Using Analytics To Improve Investment Process
With specific relevance to asset management, finding insightful feedback in data is where managers can use unbiased facts to flesh out the inefficiencies in their investment process. Read on to learn how we at Alpha Theory help clients hone their process based on insights from data.
By Cameron Hight and Justin Harris
Data is taking a precedence in modern life as a necessity for those who want to improve. With specific relevance to asset management, finding insightful feedback in data is where managers can use unbiased facts to flesh out the inefficiencies in their investment process. As more and more managers rely on data to inform their investment process, the cost of not doing so increases. We, at Alpha Theory, have spent considerable time over the past year working with clients to help them hone their process, based on insights from data. Here are a few examples:
PROBABILITY AND FORECAST ANALYSIS
Alpha Theory uses analyst forecasts to optimize portfolio position sizing. Managers must therefore know what confidence they can put on analysts’ research, because optimizing on bad research could be deleterious to returns. Said another way, managers need to know who to trust.
As a starting point, the average analyst in our system forecasts that they’ll make money on their investments 75% of the time compared to their actual success rate of 53%. Additionally, they forecast upside returns of 43% compared to their realized returns of 26%. Clearly there is a pervasive, systematic overconfidence. With that perspective, you can evaluate your own team.
Probability Analysis. One of the first areas to evaluate is the forecasted probability of making money compared to the actual percentage of investments that were profitable. In the graph below, we show a representative comparison of forecast versus actual success rates. As a manager, this is excellent information because in one glance, you see which analyst is most accurate and who has the most bias. The actionable information would be requesting that Jimmy and Matt cap their forecasted success percentage at 50% and reviewing specific names with Jim to see why he has such dramatic bias.

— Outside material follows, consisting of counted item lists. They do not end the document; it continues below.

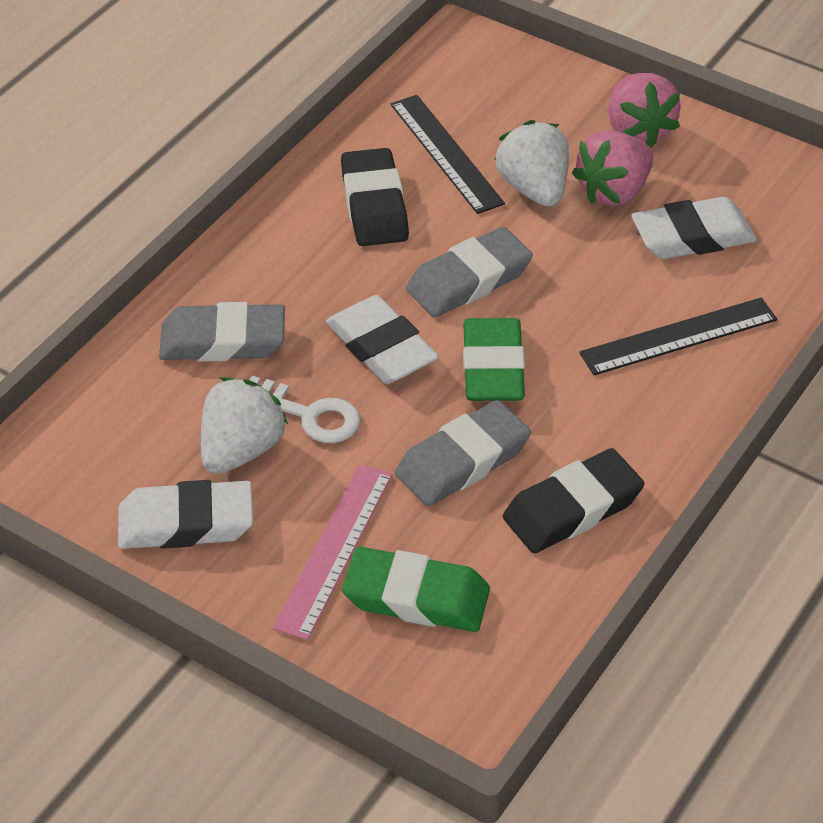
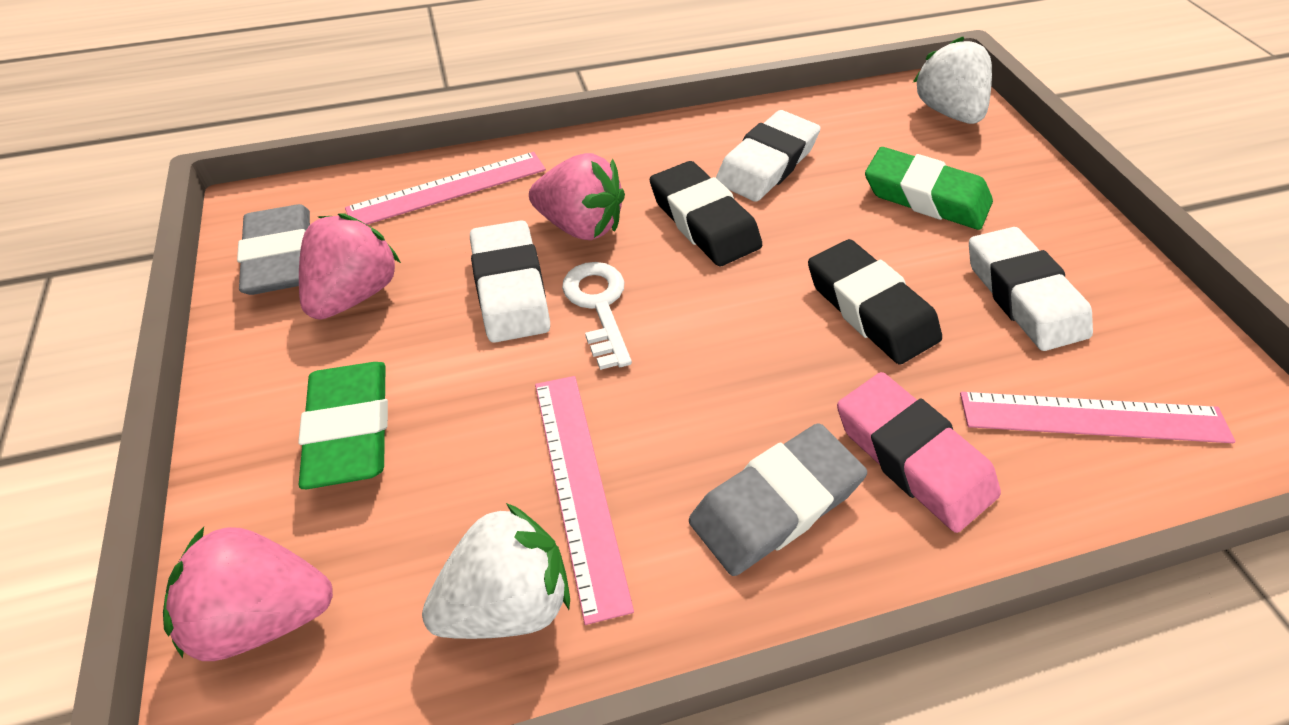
black ruler: [391,95,505,214] [579,298,777,375] = 2 -> none = 0
grey eraser: [159,302,285,362] [395,400,531,507] [406,227,533,317] = 3 -> [237,204,310,295] [689,423,867,576] = 2
pink eraser: none = 0 -> [837,372,1001,533] = 1
pink ruler: [273,464,392,640] = 1 -> [345,152,546,225] [535,376,634,625] [960,392,1235,443] = 3
pink strawberry: [572,131,653,206] [608,73,681,148] = 2 -> [163,527,333,661] [299,213,401,320] [529,153,625,240] = 3

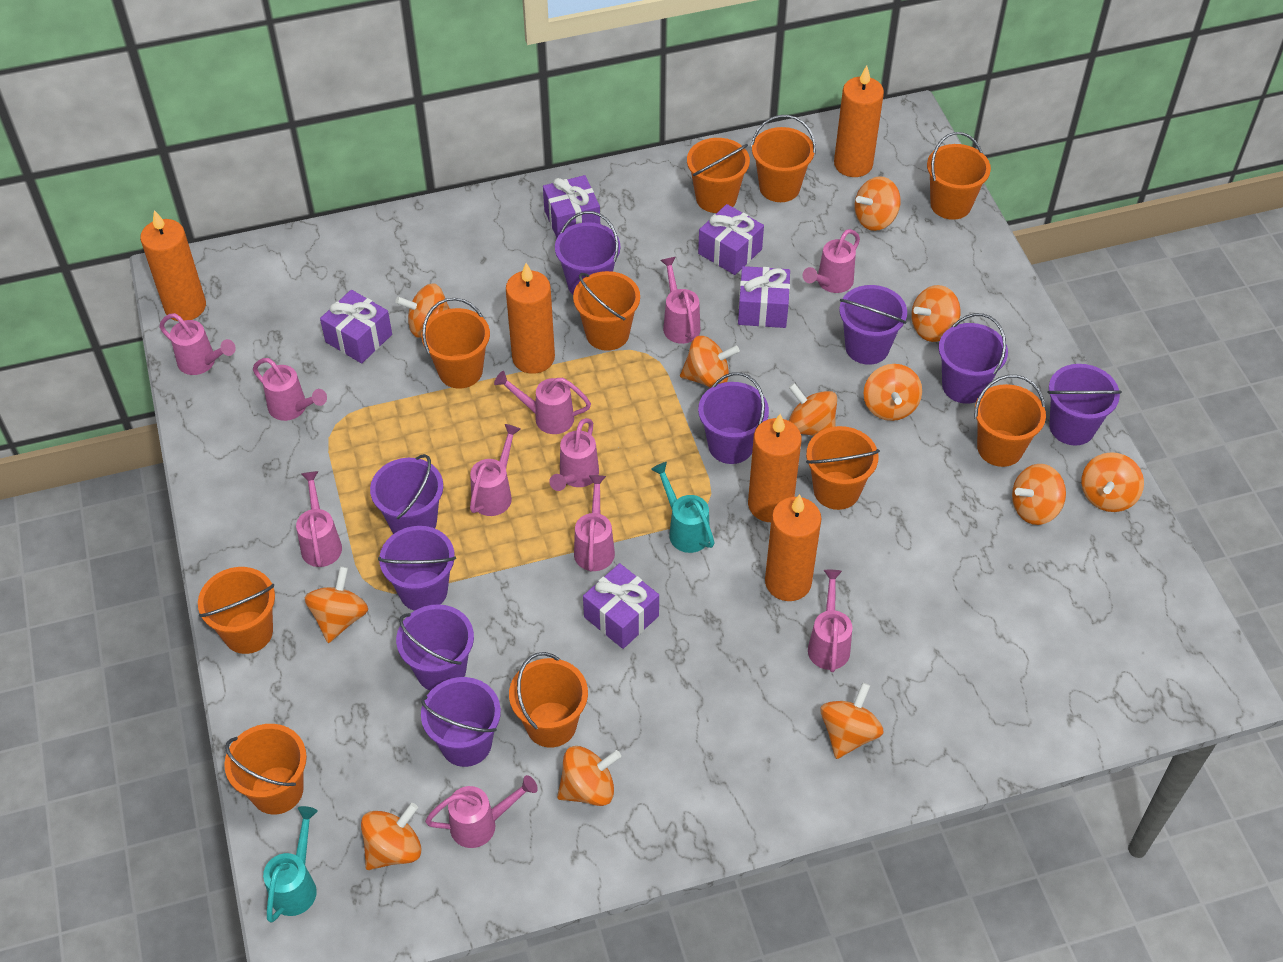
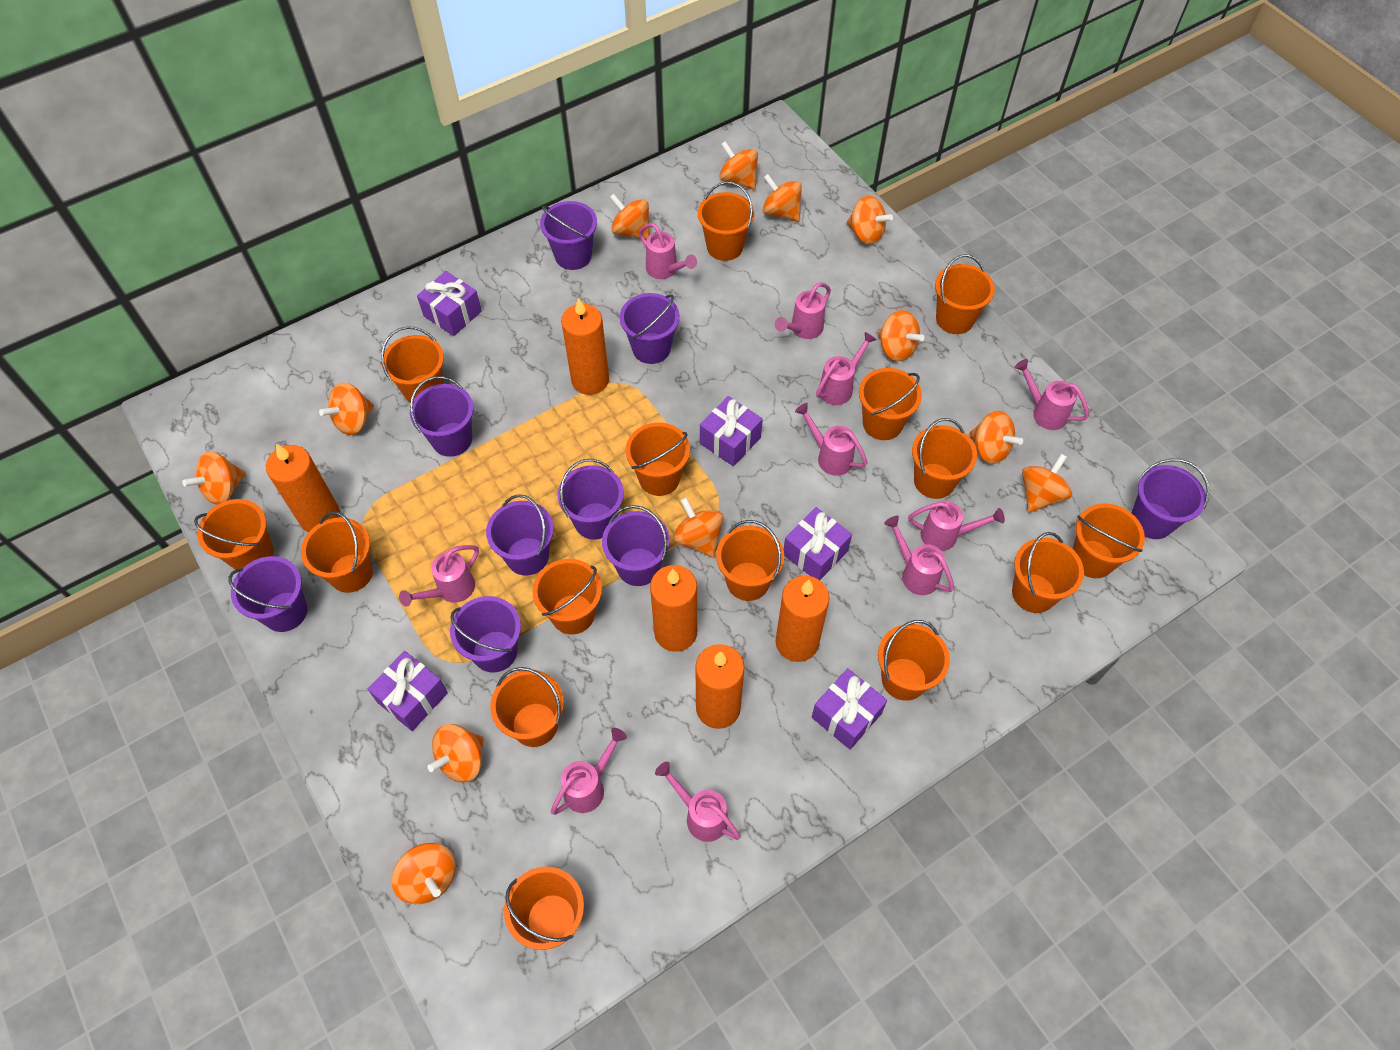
orange bucket: [198,567,275,654] [224,724,307,814] [421,298,490,389] [509,652,588,748] [573,271,640,351] [687,138,750,213] [751,115,816,202] [806,426,880,510] [927,132,991,220] [974,375,1046,467] = 10 -> [194,499,274,570] [301,512,373,593] [381,326,444,403] [490,667,564,747] [504,867,584,950] [532,559,602,634] [626,423,690,496] [698,182,754,261] [716,520,784,601] [859,368,922,440] [878,620,950,701] [912,418,977,499] [935,254,995,334] [1012,532,1084,613] [1073,503,1145,578] = 15
pink watering can: [159,313,236,375] [253,358,327,421] [296,471,342,567] [425,775,538,848] [470,424,521,516] [494,371,591,434] [549,418,599,491] [574,475,615,572] [660,257,700,344] [803,229,860,293] [808,570,853,672] = 11 -> [399,545,479,607] [551,728,627,815] [639,223,697,279] [655,761,741,842] [775,282,831,339] [795,403,867,476] [816,332,877,405] [884,516,954,595] [908,501,1005,551] [1015,359,1089,430] = 10
turquoise watering can: [263,806,318,923] [651,462,714,553] = 2 -> none = 0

Additional analyses could include long/short and sector breakout or alpha-based analysis. These additional insights may help clarify the analyst’s differences. The point is that you ask questions based on empirical data that help your analysts improve while, at the same time, giving the portfolio manager the real-data to back up hunches of analyst bias.
Performance Analysis. In the graph below, we show how price forecasts (bars) compare to actual outcomes (underlay). We see that, while Jim Braddock had a disappointingly low success rate (graph above), his price forecasts were excellent. In fact, because the asymmetry was positive, his ideas were net profitable even though only 25% of them made money. From a manager’s perspective, encouraging Jim to make more realistic probability forecasts, gives you data that could dramatically improve fund performance.
Simple Graphs, Profound Insights. These two simple graphs provide many insights, as illustrated above. A few others to show the power of the picture:
1. Matt Doherty’s names should be given lower confidence given that he only makes money in 50% of his names and he loses more on his losers than he wins on his winners.
2. Ahtray Dahurt’s forecasts should receive higher confidence as his reward and risk price targets and probabilities are in line with actual results.
3. Jim Braddock’s forecasts are net profitable, but his reward probabilities are over inflated. There is an opportunity to profit from his ability to call names with extreme upside returns, but, in the near term, scaling back confidence while working with Jim to improve his batting or at least decrease his forecast probabilities would improve the forecast process.
These are a few of the many insights that Alpha Theory provides to clients to help them become better investment managers. Data provides insights that lead to action that result in an improved process. This chain of improvement is the benefit of capturing and analyzing data. Until we “see the data”, the answer may not be intuitive. This is why it is so important to create a data driven approach, focused on process improvements, that allow you to keep pace with the rapidly evolving data-driven world.